Posted by: andrea | 12 September 2005 at 06:44 PM
Vanessa says, "You can just Google 'nitrogen contamination soledad ca' and lots on information will come up."
Hope that helps!
Posted by: Tana | 13 September 2005 at 07:17 AM
Huh... Blue Babies is the descriptive term for babies born with a congenital heart defect (hole) causing them to be bluish in color.
I had never before heard of nitrogen theories of blue-pigmentation.
learning something new everyday!
Posted by: McAuliflower | 13 September 2005 at 10:23 PM
ps... not to make this a beauty contest or anything, but Geoff Palla has quite the jaw-line going on there. ;) I've always thought happy people were the beautiful ones.
Posted by: McAuliflower | 13 September 2005 at 10:26 PM
Heh heh heh, looks like you took my advice and went to the farmers' photo album.
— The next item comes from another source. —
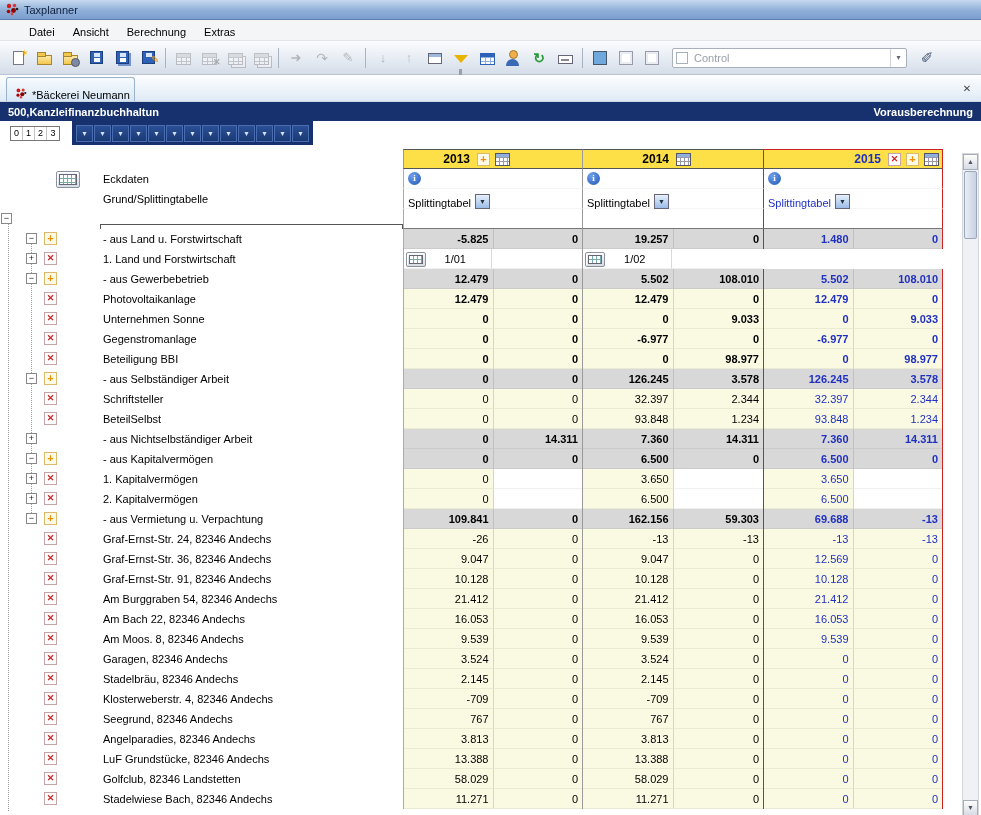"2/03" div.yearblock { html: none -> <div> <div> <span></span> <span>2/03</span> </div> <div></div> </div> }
Geoff does have a jaw you could ski off of, it's true. And I do think he's happy--but I really don't know any grumpy asshole farmers. I think they work hard and sleep well at night.
Thanks for leaving comments, especially for the fun ones.
Posted by: Tana Butler | 13 September 2005 at 10:37 PM
Tana: I love reading your stuff.
Speaking of pretty farmers: Jason McKenney!!! Mm.